Cash in Your Coins: Selling the Rare Coins You’ve Inherited, 4th edition

Discussion in 'Coin Chat' started by kaparthy, Aug 2, 2021.

  1. kaparthy

    kaparthy Well-Known Member

    The cover calls this “The book that belongs in every collector’s safe deposit box” and they are right. If you bought a previous edition, you probably do not need the latest one. However, this edition does have enough new information that if you need an extra copy for your heirs, then this will deliver additional guidance that you want them to have.

    [The full version of this review appeared in the Winter 2021 issue of The Mich-Matist of the Michigan State Numismatic Society.]

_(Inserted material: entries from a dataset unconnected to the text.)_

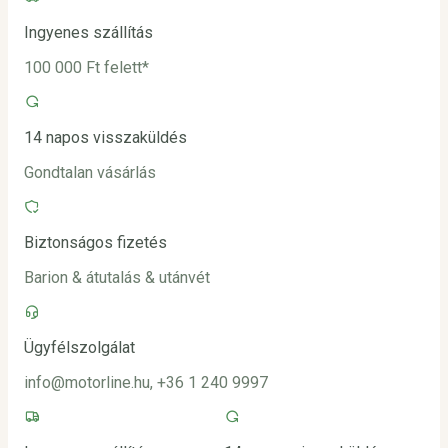
Ingyenes szállítás
100 000 Ft felett*
14 napos visszaküldés
Gondtalan vásárlás
Biztonságos fizetés
Barion & átutalás & utánvét
Ügyfélszolgálat
info@motorline.hu, +36 1 240 9997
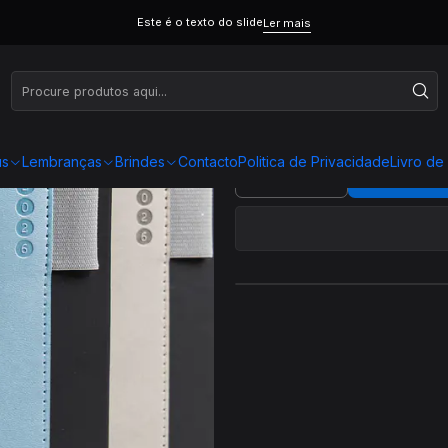
Este é o texto do slide
Ler mais
A
us
Lembranças
Brindes
Contacto
Politica de Privacidade
Livro d
ADICI
Quantidade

    In the Foreword, Q. David Bowers provides some helpful hints. Even a person who does not understand the full context will get the meaning: modern commemoratives are sold in a different market than is a Proof 1856 Flying Eagle cent and neither of those is for the bullion market.

    Cash in Your Coins
    was written for the inheritors of your numismatic collection. As she tells it, in 1985 Beth had been editor of Coin World for about ten years when she got a call from a woman who discovered her late husband’s coin collection. Beth started to explain that Coin World is a newspaper and they don’t buy or—and the woman cut her off. She knew that. In an apologetic tone, the woman told her story. After her husband died, she found a few silver dollars and some Wheat cents in his safe and she assumed that those were his coin collection. They had never discussed it; she had no interest in it. Then, she began getting payment-due notices for safety deposit boxes at banks. Now, she had a huge inventory that was obviously valuable and she was totally without a course of action.

    Among the many small updates and improvements, the fourth edition differs from the first in three key areas: preparing to sell, warnings about fakes, and updates to the tax laws.

    The earlier editions recommended that heirs invest the time and effort to understand collecting by identifying and appraising the Lincoln Cents. The expectation was that any active lifetime collector will have hundreds or thousands of them and some will be far more valuable than others. Learning to view coins with a magnifier and then to grade them accurately will arm and armor the heirs who will likely deliver their inheritance to a dealer. That has been left behind. In its place is new information outlining the problems surrounding modern fakes from China. Note that this is not a guide to authentication, but a warning that proper identification is necessary. Beth Deisher served as a director of the Anti-Counterfeiting Educational Task Force.

    And there is no single market for the entire array. Neither will they benefit from dumping it all as quickly as possible. Three years is a reasonable estimate for the entire process of releasing your collection to the next generation at prices that will truly benefit your heirs. Selling at auction is just one avenue among the appropriate alternatives.


    They have a lot of work ahead of them. Part of that is understanding the vocabulary of numismatics. Among the 113 most important words we speak in our hobby are “cabinet friction,” “hairlines,” and “slab.” And an “accumulation” is not a “collection.”

    Deisher says only that an accumulation is “unsorted, unattributed, and unclassified.” She does not say that the coins are not valuable. Numismatists know that the huge unsorted rick left by Col. Edward Howland Robinson Green included many astounding rarities. However, long years rolled by as the estate lawyers were uncomfortable with the burden of liquidating assets they did not understand.

    On the other hand, as Q. David Bowers reminds us in his Foreword, the numismatic estates of John J. Ford, Louis E. Eliasberg, John Jay Pittman, and Harry W. Bass, Jr., all sold easily for record-breaking prices specifically because they had been properly identified, attributed, and catalogued while the collections were being built.

    Cash in Your Coins 4th ed cover.jpeg
    Cash in Your Coins; Selling the Rare Coins You’ve Inherited, 4th edition, by Beth Deisher; Whitman, 2020; 334 pages; $19.95.